Nous donnons ci-dessous un exemple vécu de ces situations appelées « ateliers » : l’atelier J’aime, j’aime pas, mais je fais avec[2]Il en existe plusieurs variantes, notamment dans L’art et la littérature en classe d’espagnol, Maria-Alice MEDIONI, Chronique sociale, 2005.. Dans celui-ci, on travaille sur la notion de refus et on explore comment, en passant par des matériaux plastiques et en les détournant de leur utilisation habituelle, on peut, parce qu’on travaille à plusieurs, trouver un dépassement à ce qui bloque et entrer en contact autrement avec ce qui ne fait pas vibrer par gout ou par habitude culturelle.
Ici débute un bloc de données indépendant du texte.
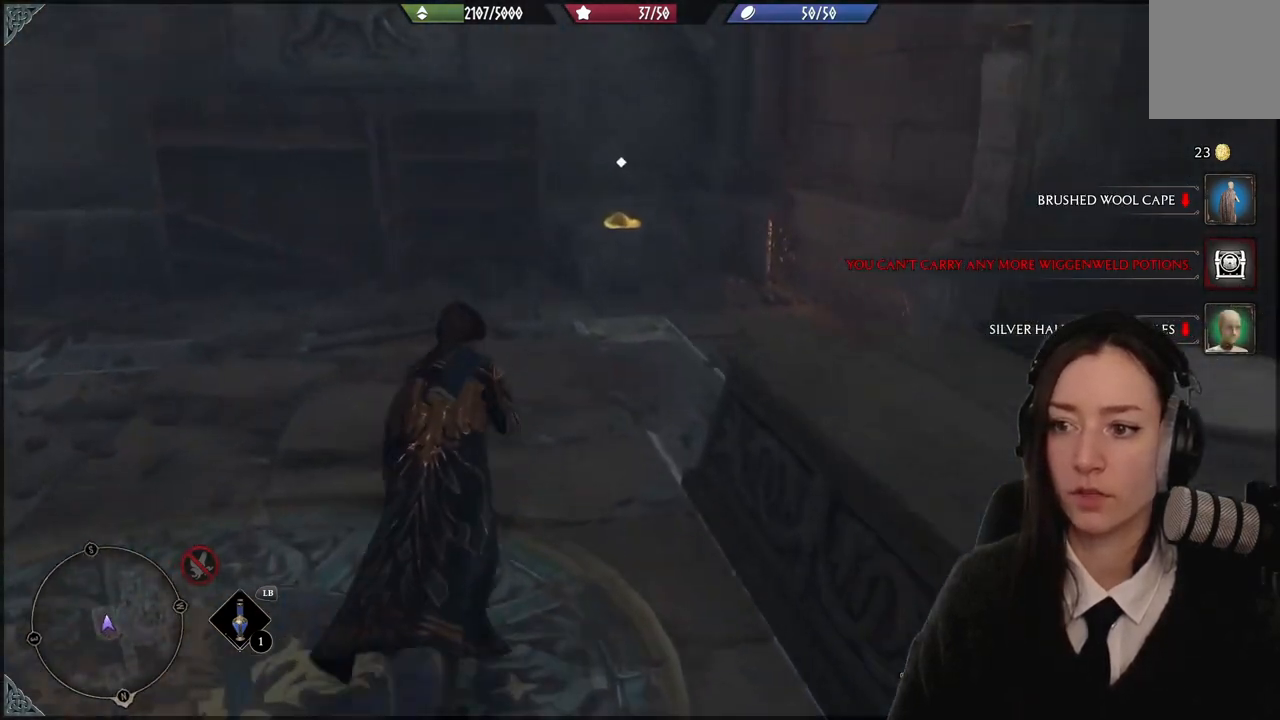
{"buttons": [], "left_stick": "up", "right_stick": "center", "events": []}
Chaque table de trois personnes dispose d’un type de matériau (par exemple, craies grasses, encres et plumes, crayons papier et sanguines, gouaches et pinceaux, crayons-feutres, papiers de différentes textures, etc.). On explore le plus possible d’usages plastiques non conventionnels de ces matériaux. Chaque table présente ses explorations.[3]Pour en savoir plus sur ce type d’entrée en matière, lire l’atelier Dubuffet Paysage mental dans Pratiquer le dialogue arts plastiques, écriture, O. et M. NEUMAYER, Chronique sociale, … Continue reading
Des reproductions de peintures (format carte postale) sont présentées au grand groupe. Prévoir une cinquantaine de cartes. Chacun repère celle qu’il aime le moins, qui lui déplait le plus et la prend. Il écrit sur un carton de même format ce qui lui déplait dans cette reproduction et pourquoi. Mise en commun en grand groupe.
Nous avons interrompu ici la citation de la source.